When the good guys are also bad guys

The Globe & Mail has an article today about abuses by Libyan rebels (h/t @geoffreyyork). I think it’s a good piece, and if you’ll indulge me a second, I’ll point out that I find the reporter Graeme Smith very deft here:

For the most part, rebels appear to have kept their prisoners safe, giving them enough food, water, and medical care. The Globe and Mail visited rebel jails in Benghazi, Misrata and Tripoli, finding relatively few complaints about abuse and mistreatment in custody.

But tension prevailed in the rooms full of men, ordered to sit in tight rows, at the small wooden school desks previously occupied by young children at Victory School in Tripoli. Men with Kalashnikov rifles yelled at them: “Where is Gadhafi?” Outside, guards argued with each other and sprayed bullets at random in a tussle for control of an automatic weapon.

Some prisoners seem reluctant to speak about their experiences; one man gestured at a wound on the top of his head, and explained: “I fell while walking.”

A scene-based, detailed, humanistic portrait of distrust and danger, whose secondary meaning is also, “Lots of these guys are lying to us.” It’s a really smart way of recognizing a journalist’s limitations in a situation when sources have so many reasons for telling a story the way they do — and so many choices in that telling.

But there’s also something unusual here: A headline for the status quo. The old joke about journalism is that we don’t write it up when a dog bites a man, but if a man bites a dog, that’s front page news.

Rebel atrocities are the norm in conflicts. So why does this merit a headline?

I’d like to believe the idea that it merits a headline because it’s important, and all atrocities everywhere should be recognized and witnessed. But even I have learned such a naive argument is not going to get a story in the paper, and I’m very sappy and wishy and still pretty new at all this.

Which is to say, this article got me thinking about the way policymakers anticipate, or don’t, their good guys becoming bad guys. For me, this (indeed useful) article foreshadows a coming conversations.

I’d bet there’s going to be a reflexive tendency by US authorities to respond (if they do at all) to this in two ways — to deny or minimize the rebel abuses, because we backed them, or to eschew humanitarian intervention later because these guys committed abuses and embarrassed us. We perfected the first strategy in Latin America in the 1980s; I’m not sure how powerful the second response will actually be when resources we want are at stake, but I’d bet it gains some rhetorical power, at least.

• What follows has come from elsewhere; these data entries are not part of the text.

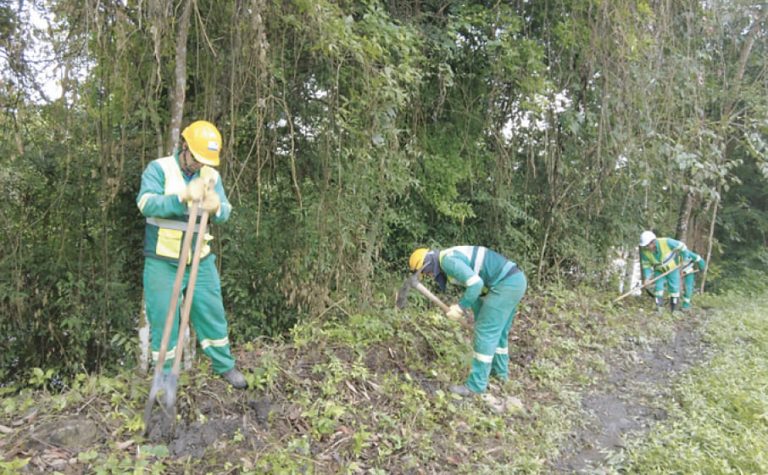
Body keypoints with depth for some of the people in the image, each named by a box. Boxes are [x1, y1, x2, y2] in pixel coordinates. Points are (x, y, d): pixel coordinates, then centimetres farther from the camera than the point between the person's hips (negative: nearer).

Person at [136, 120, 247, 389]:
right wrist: (183, 197, -37)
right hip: (162, 262, -3)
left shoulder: (211, 175, 3)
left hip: (200, 261, 4)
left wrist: (216, 208, -28)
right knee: (163, 319, 6)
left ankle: (224, 365, 31)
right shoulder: (159, 168, -9)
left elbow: (225, 213, -4)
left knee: (212, 313, 12)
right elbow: (146, 203, -24)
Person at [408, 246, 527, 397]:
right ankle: (500, 370, 41)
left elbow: (476, 284, -24)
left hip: (506, 283, -10)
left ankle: (476, 385, 3)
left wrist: (460, 307, -13)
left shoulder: (447, 260, -14)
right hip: (515, 280, 10)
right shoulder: (454, 260, 20)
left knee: (486, 332, -4)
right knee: (497, 330, 24)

I don’t think either approach is useful. The first approach I find so objectionable that I can’t imagine it meriting a discussion. It’s the second one that concerns me: Can we find a way, both in our political discourse and in our policy-making, to weigh the likelihood that the guys we back will commit war crimes or other abuses without foreclosing the conversation? If we can, can we do the next thing we need to do: put resources and political will behind the idea that those abuses shouldn’t occur? Can we build a policy that normatively rejects atrocities even as it recognizes, pragmatically, that these abuses may happen, and works out the consequences of a reality we all wish weren’t, and agree shouldn’t be, the case?

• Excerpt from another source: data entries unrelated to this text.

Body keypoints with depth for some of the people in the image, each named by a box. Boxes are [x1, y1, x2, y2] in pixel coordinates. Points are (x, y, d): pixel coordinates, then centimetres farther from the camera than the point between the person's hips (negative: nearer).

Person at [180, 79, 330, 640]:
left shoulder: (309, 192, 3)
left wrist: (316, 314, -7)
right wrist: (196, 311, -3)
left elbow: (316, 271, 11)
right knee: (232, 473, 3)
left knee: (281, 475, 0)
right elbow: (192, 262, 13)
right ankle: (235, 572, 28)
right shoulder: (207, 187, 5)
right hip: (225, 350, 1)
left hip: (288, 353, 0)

I raise this question because my hunch is that rebel abuses in Libya will become the shorthand for anti-intervention arguments in the future. My optimism about the future of R2P-style intervention died in Libya long before this, but I do think this could be a consequence.

I’m not making claims about knowing the Libyan situation particularly well; I’m a close reader of news, but that’s it, and we all have a thousand reasons to doubt the variations on fact and frame that are presented to us in that space every day. But I think there’s a big question here about transitional moments. Bluntly, but earnestly, it’s this: What did we really think was going to happen in the meantime? And what plans did we make?

Geoffrey York, the Globe & Mail’s Africa correspondent, responded to my 280-character version of the first question by reminding, “The expectation of atrocities doesn’t mean we should be silent when they happen. Can’t use the ‘it’s war’ excuse.” No question, he’s absolutely right.  But it’s something else that troubles me. Many of us know and agree on what should and shouldn’t happen, and I think anyone reading this blog probably agrees with York that we shouldn’t be silent when those norms are violated. But what should we do — and what can we do — when what shouldn’t happen does happen? There’s all kinds of necessary and important post-hoc accountability mechanisms, yes. But what happens before that?

I’m not advocating leniency here. What I am saying, though, is that I’m worried about a conversation on intervention that presumes, as the reflex on Libyan rebel crimes suggests we may presume here, that our chosen guys are also the good guys and then acts surprised when they aren’t. That would make a nice movie, but it’s a lot more work to have a responsible conversation, and build an ethical policy, that plans for the fact that the good guys/bad guys binaries of our myths don’t apply to the real world.